Yes, I’m married, so some people may think or say- well then you’re fine! Stop the stressing. Lean on your spouse while you can. But because I have a partner in all of this doesn’t mean that going from contributing financially to suddenly not doesn’t have a strange effect on you. Not only does it impact the pocketbook, it impacts the psyche a bit. I have never been solely dependant on another human being;at least not since I was 21 and living under my mom’s roof. Basically, my whole adult life I have been making my own money and handling my stuff. It’s scary shit when you are suddenly leaning heavily on someone else-even if it’s your spouse. Based on who I’ve come to be -this is how it feels.
It’s no surprise an identity crisis paid this lass a visit!
I began to go through a shift, a shift that I only see now ( we don’t notice ourselves going through something typically while it’s happening). It felt a bit uncomfortable to be perfectly blunt. The best analogy to describe it is like having a farm that you use to run your farm to table restaurant. Your farm stops growing tomatoes and the tomatoes are a must-have vegetable as they are in just about every recipe on your menu. You have to ask another farmer for the tomatoes in order for your restaurant to survive. Your restaurant and livelihood are solely dependent on this farmer’s tomatoes. There is a piece of the control that’s been relinquished, a deep trust that must take place between you and that other farmer, and a mutual understanding now that you have come to rely on them in this way.
Financial independence is what has always made me feel I had equal decision making power. I began to feel like I didn’t have a right to make monetary decisions as they related to our family. This was not what my husband was saying to me, it was how I was feeling by not being able to contribute in the way I once did. I’m hard wired to not depend on ANYONE. It’s what makes me ME. My husband reminds me that it is OK because he insists we are a TEAM.

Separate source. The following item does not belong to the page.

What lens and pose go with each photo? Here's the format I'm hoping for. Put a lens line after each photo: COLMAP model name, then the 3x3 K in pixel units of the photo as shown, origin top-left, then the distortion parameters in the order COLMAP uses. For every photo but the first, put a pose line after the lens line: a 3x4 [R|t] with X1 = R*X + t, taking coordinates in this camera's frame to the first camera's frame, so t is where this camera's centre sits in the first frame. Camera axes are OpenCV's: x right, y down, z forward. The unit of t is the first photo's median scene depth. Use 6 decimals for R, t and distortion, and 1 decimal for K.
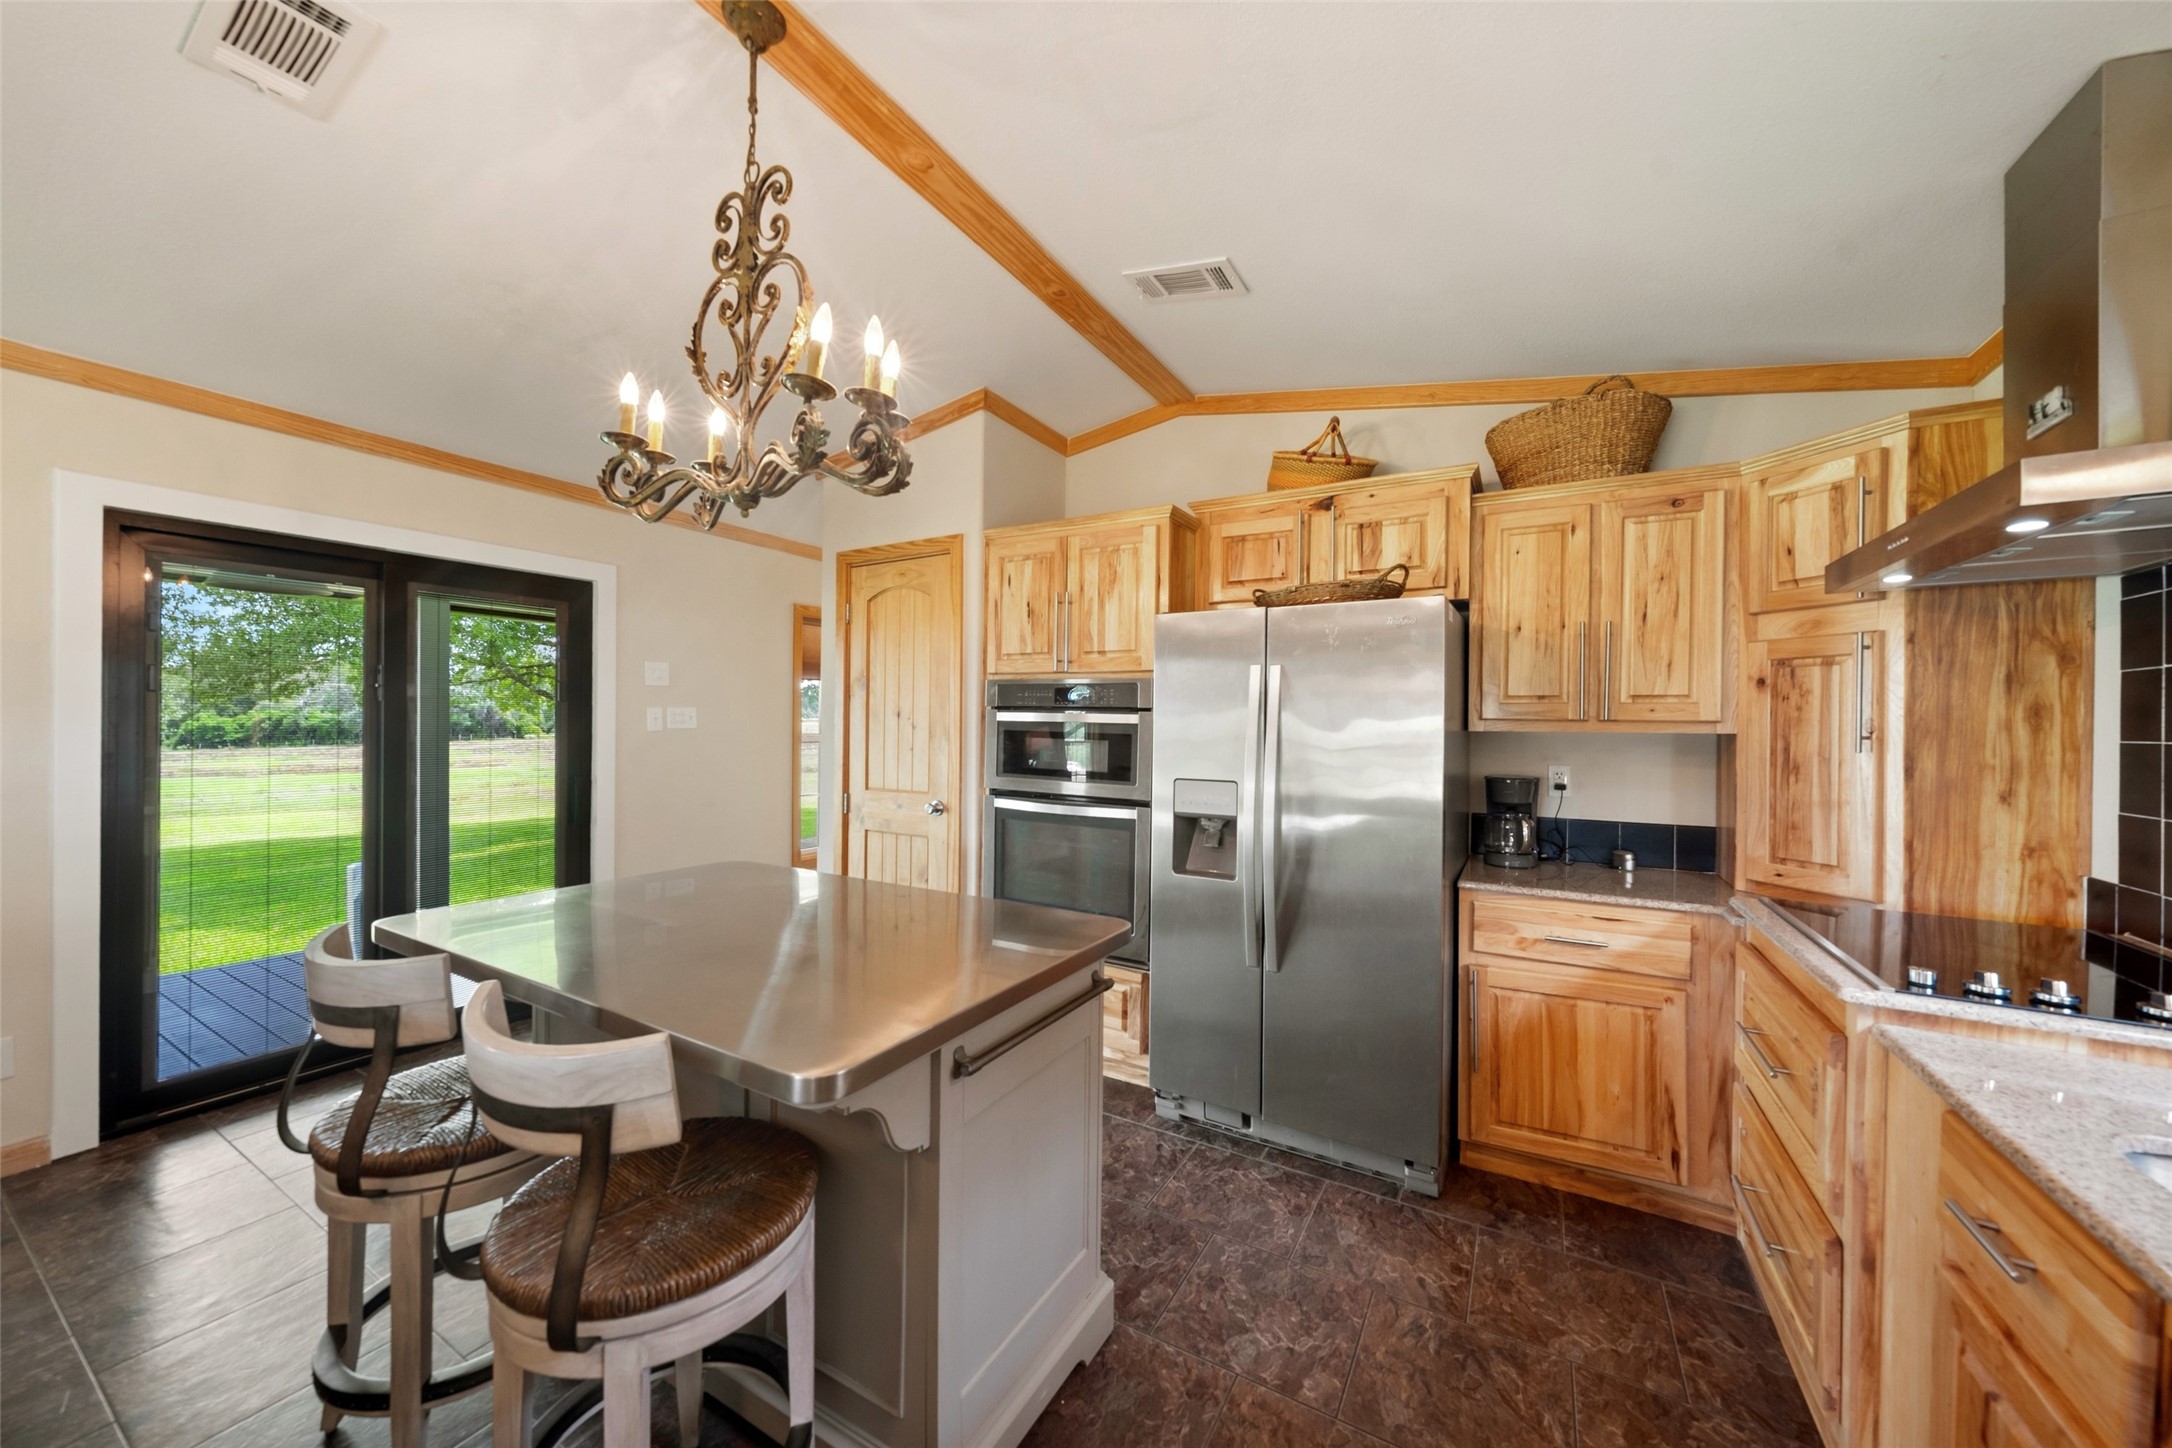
lens RADIAL K [[756.3, 0, 1086.0], [0, 756.3, 724.0], [0, 0, 1]] dist [0.000736, 0.000038]
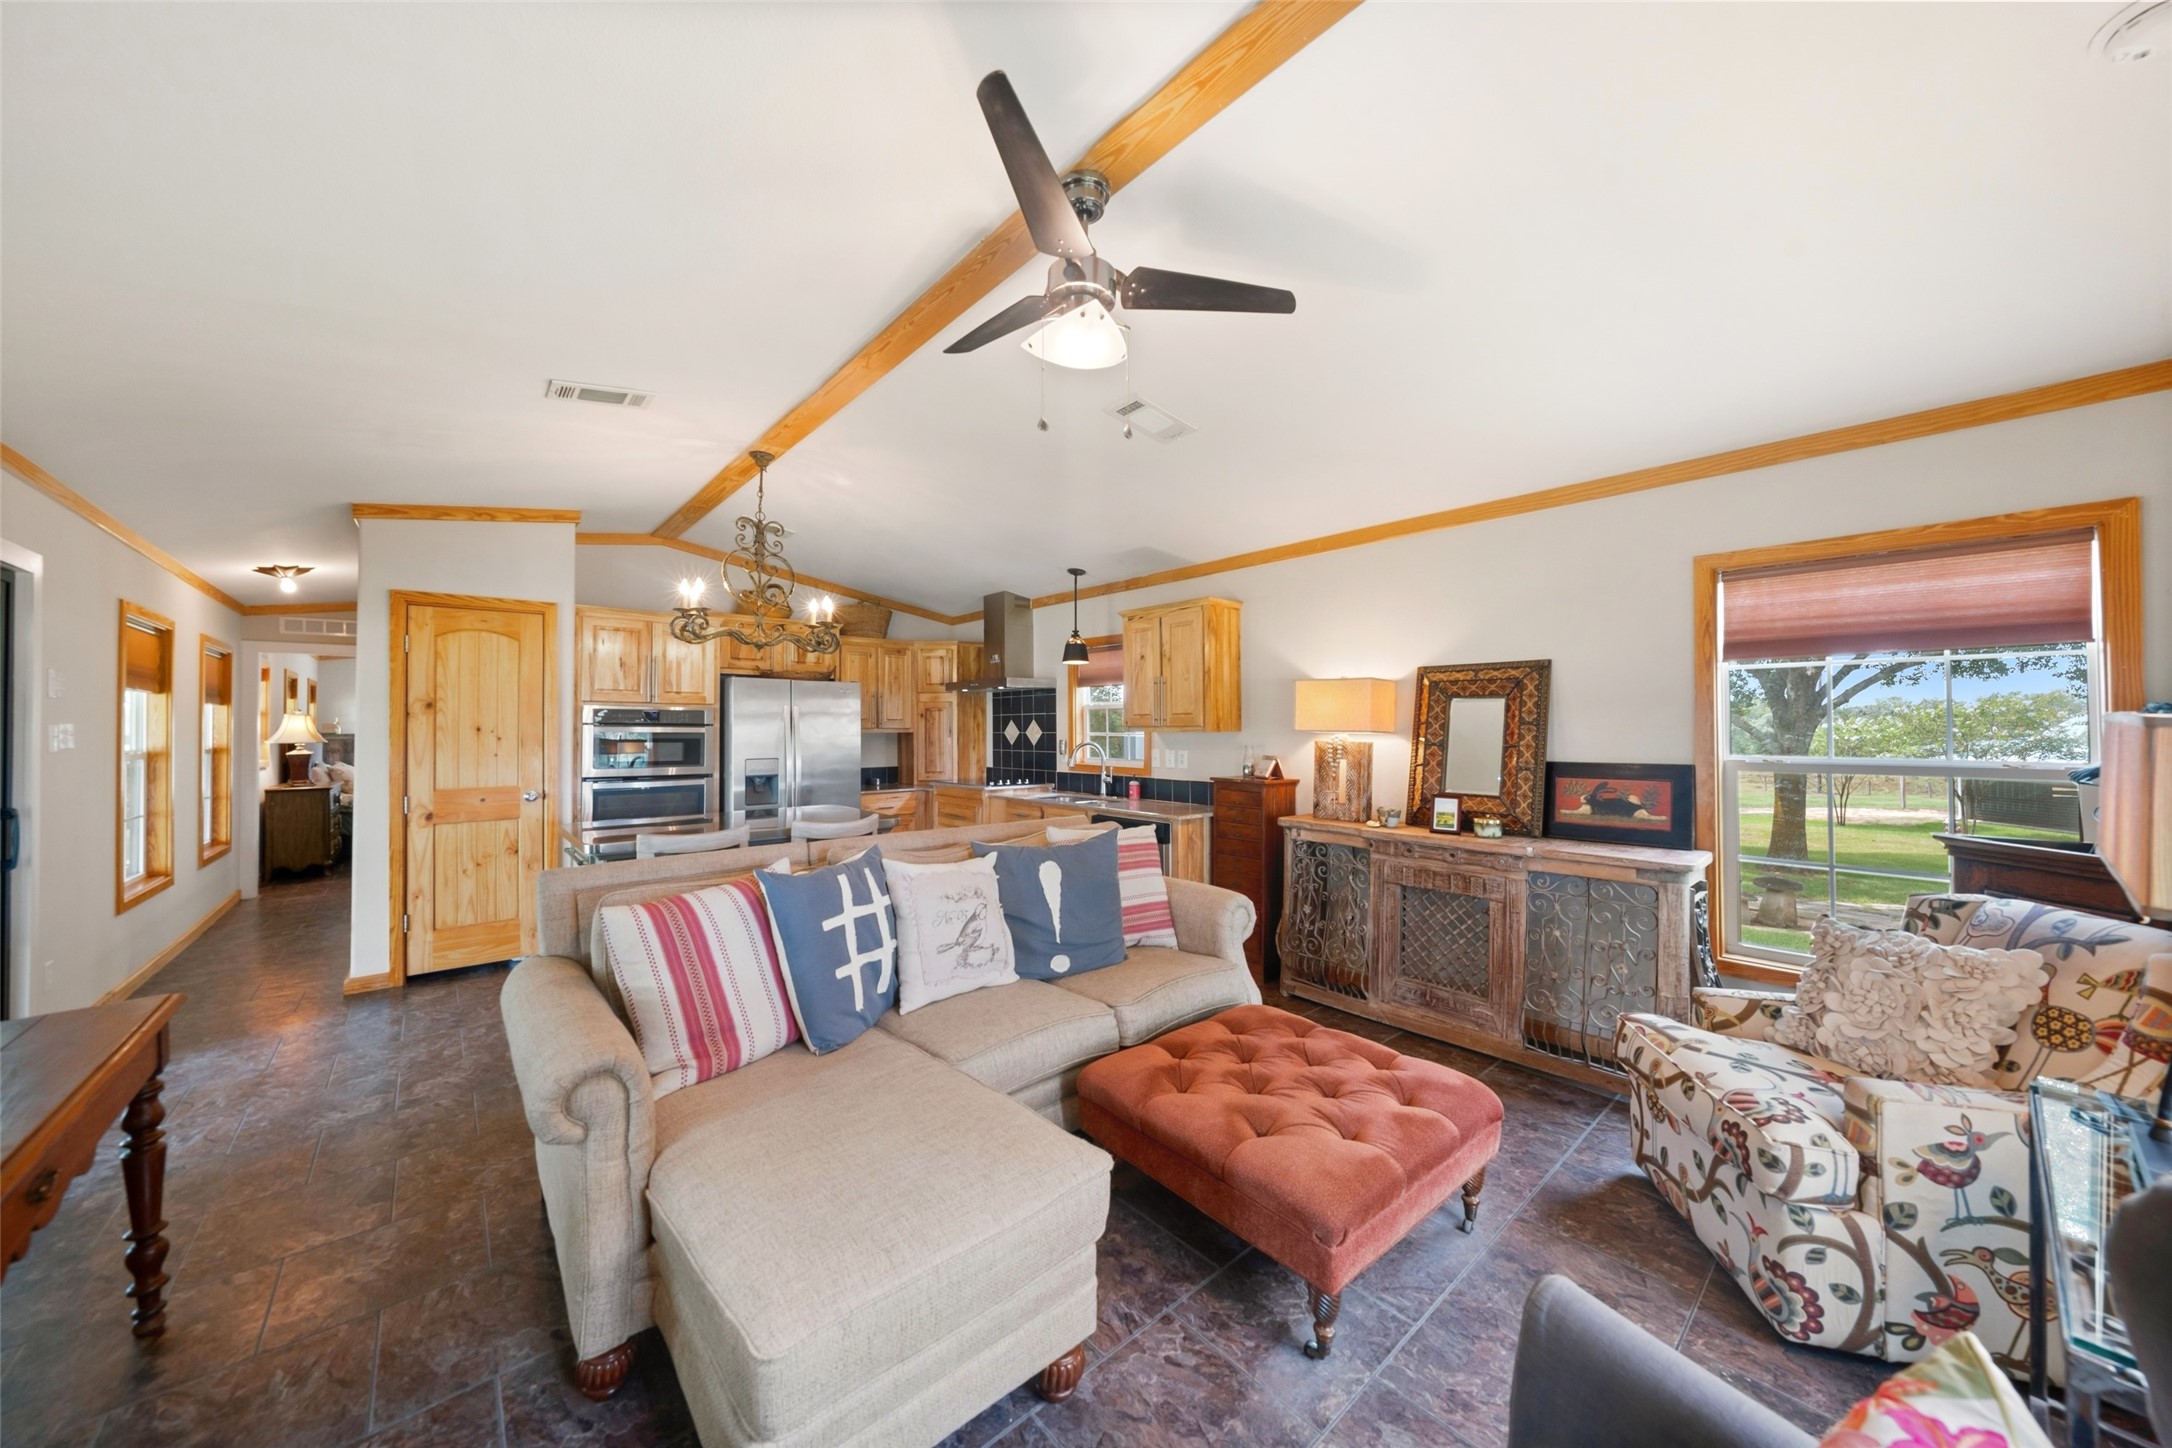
lens RADIAL K [[756.3, 0, 1086.0], [0, 756.3, 724.0], [0, 0, 1]] dist [0.000736, 0.000038]
pose [[0.325600, -0.008690, 0.945468, -1.606414], [0.005190, 0.999959, 0.007404, -0.035182], [-0.945493, 0.002497, 0.325632, -0.564563]]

The bottom line is I am contributing in plenty of other ways, and the financial piece is just one of the moving parts in a very large machine. While that may be hard for me to see, I know that it is rational and true.
Those of us that have faced hardship young and fended for ourselves for a large chunk of life do not go easily into the sunset of becoming dependent on another. Self reliance and independence runs in our veins. When you suddenly don’t make your own money or make significantly less than you once did- you feel naked and afraid.
We’ll see where this journey goes. Until then, I’ve learned yet another piece of what makes me who I am and what clearly makes me squirm in discomfort. It’s opened my eyes and mind to what being a family means-even if this part of being a family feels very foreign to me. Not all contributions to your family have to be financial. I’ll keep saying that to myself and clicking my heels three times until I make myself believe it.
At the same time, it’s never too late to appreciate something about yourself that was wholly necessary during a different time in your life. We can be proud of certain life skills we have acquired, but I suppose we don’t have to be in survival mode all the time.